IBM projects first growth in sales in five years

After more than five years of declining sales, IBM says it will finally show investors it can grow again. Wall Street cheered, sending the shares up the most in more than eight years.

IBM projects first growth in sales in five years

After more than five years of declining sales, IBM says it will finally show investors it can grow again. Wall Street cheered, sending the shares up the most in more than eight years.

Some of that sales boost will come from one of the company’s legacy hardware businesses, rather than the new services such as cloud and data analytics on which IBM has been pinning its prospects for growth. Fourth-quarter revenue is projected to be $22bn (€18.7bn) to $22.1bn, which will represent as much as a 1.5% bump from the same period in 2016. It also tops analysts’ average estimate of $21.8bn.

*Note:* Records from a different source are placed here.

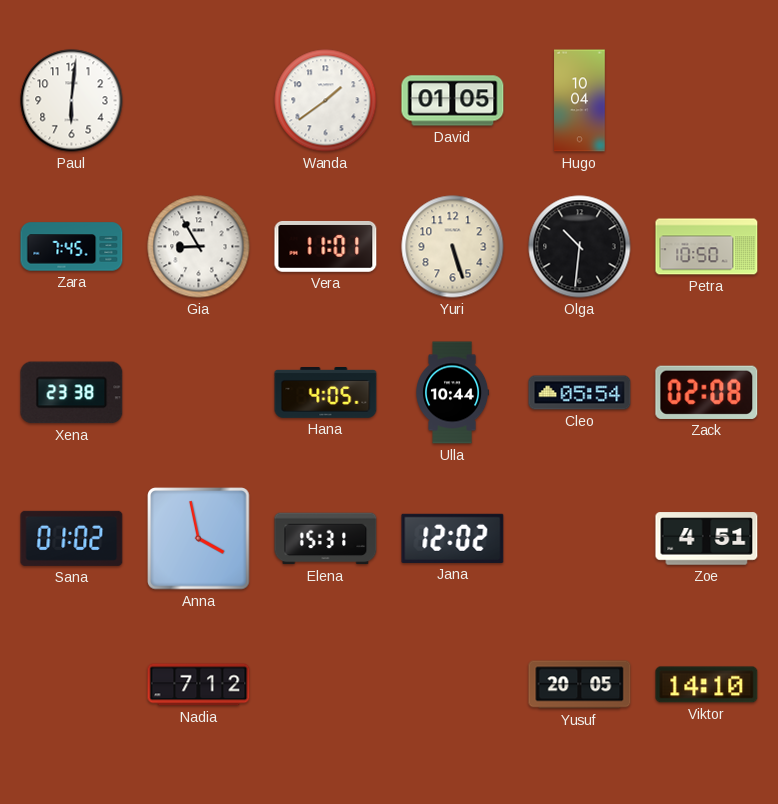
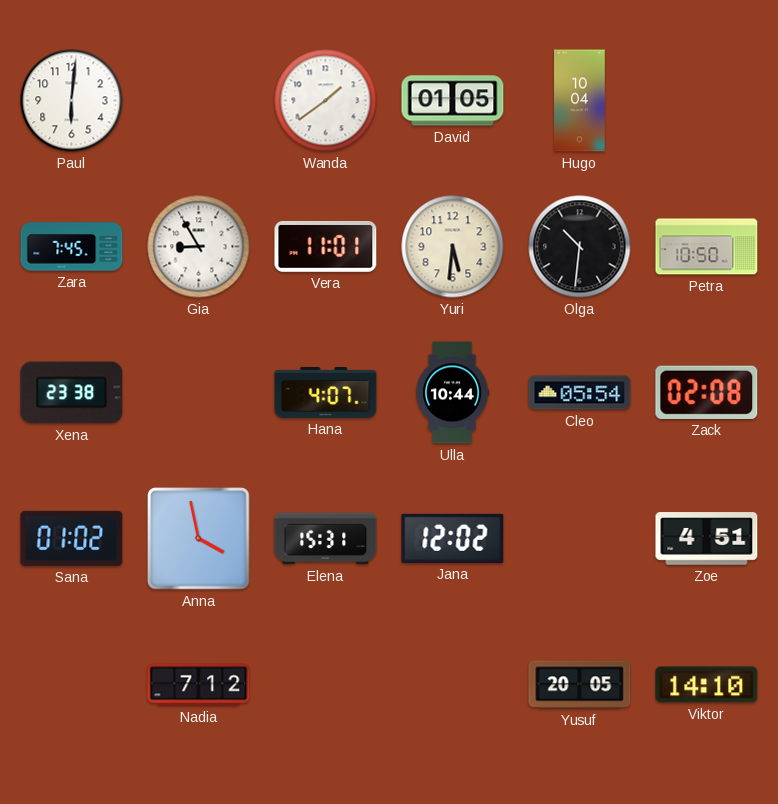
Yuri: 5:27 -> 5:31
Hana: 4:05 -> 4:07
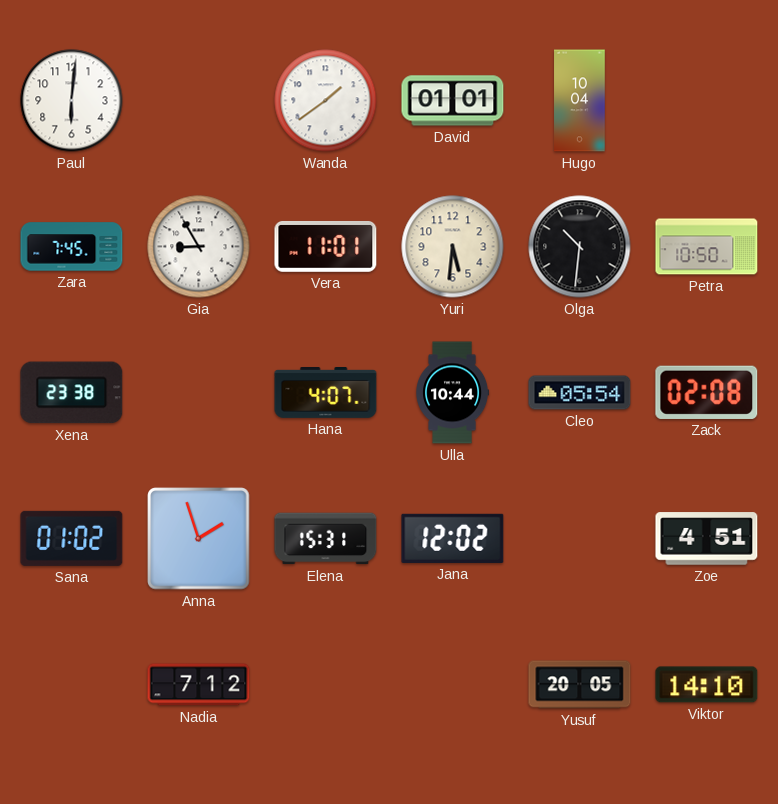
David: 01:05 -> 01:01
Anna: 3:58 -> 1:57
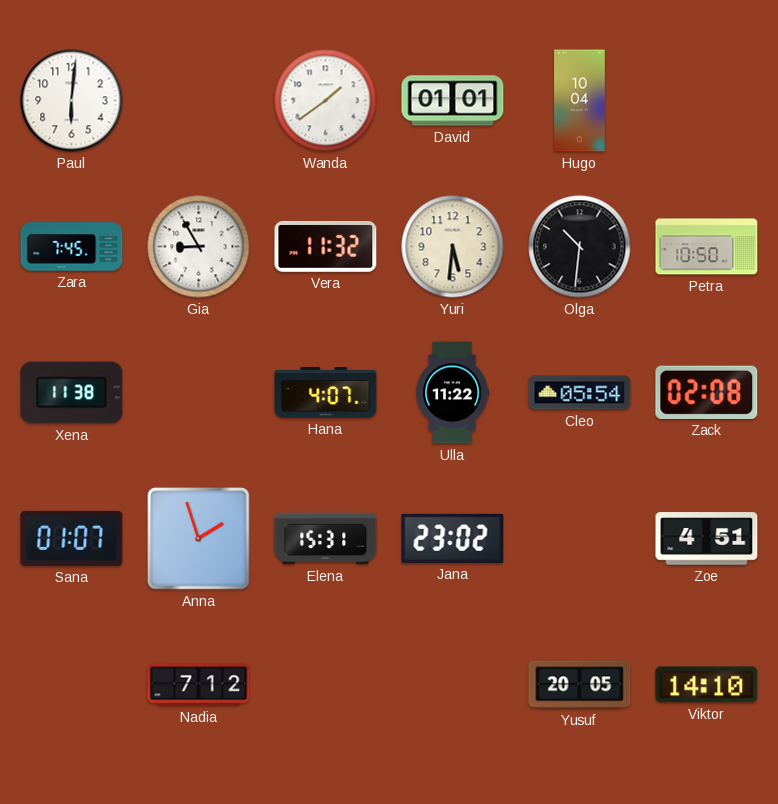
Vera: 11:01 -> 11:32
Xena: 23:38 -> 11:38
Ulla: 10:44 -> 11:22
Sana: 01:02 -> 01:07
Jana: 12:02 -> 23:02
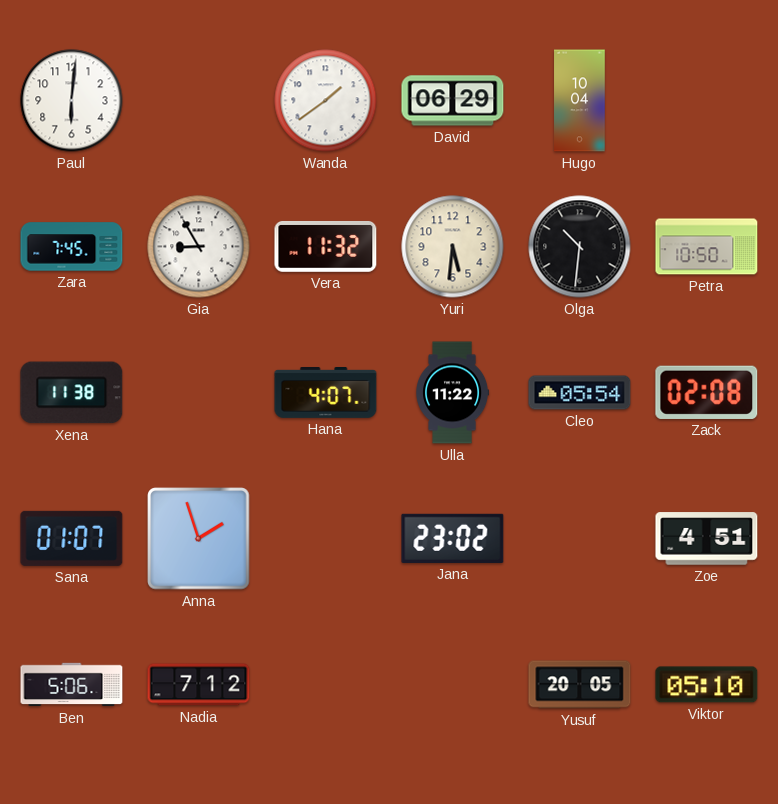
David: 01:01 -> 06:29
Elena: 15:31 -> none
Ben: none -> 5:06
Viktor: 14:10 -> 05:10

In the last quarter of the year — historically IBM’s strongest— revenue will improve by as much as $2.9bn sequentially, boosted in part by sales of its new mainframe server, chief financial officer Martin Schroeter said on a call to discuss earnings.

“The mainframe is going to drive a lot of the positive growth in the fourth quarter,” said Josh Olson, an analyst at Edward Jones.

“When you’re selling mainframes, you’re also selling a lot of software and services with that,” he said.

If IBM achieves its outlook, it will end a 22-quarter streak of shrinking sales. During the third quarter, IBM came the closest to stemming that decline since the same period in 2016.

Getting back to growth on the top line has been a major goal for CEO Ginny Rometty and a milestone investors are looking for as proof that the company can finally climb out of its rut. The shares rose as much as 8.2%, the most since January 2009, and the top gainer in the Dow Jones Industrial Average and the Standard & Poor’s 500 Index.

But the mainframe business is cyclical, and analysts aren’t convinced that IBM can sustain growth after server sales start tapering off. To prove it has reached the inflection point, IBM will need to show that its other categories — in particular its newer businesses including cloud software and services — can pick up the slack, Mr Olson said.

Analysts see positive signs in some of those areas, but are looking for continued growth before saying IBM’s turnaround is successful. “They definitely have some potential going into 2018 in certain parts of the business, and you couldn’t say that a few years ago,” said Daniel Ives, head of technology research at GBH Insights.

“It’s an execution story and 2018 will be a huge proving year for Rometty and IBM,” Mr Ives said.

Total revenue in the third quarter was $19.15bn, a decrease of less than 1% from a year earlier, but higher than the analyst average estimate of $18.6bn. Growth came from hardware, as well as the group that houses much of its software products.

Cognitive solutions, a segment that includes Watson analytics and other newer products for IBM, grew 3.9%, after a decline during the prior period.

The systems unit also reported a gain, helped by improved sales in data storage products and the new mainframe server, which became available late in the third quarter, Mr Schroeter said

in an interview

.

“Cognitive solutions has attracted a lot of our investment, and when we look at underlying performance, it captures and reflects a lot of the new strategic imperative areas we’re going into,” Mr Schroeter said. These “strategic imperatives” include analytics, security and Watson-branded products and are a key indicator for IBM’s future success.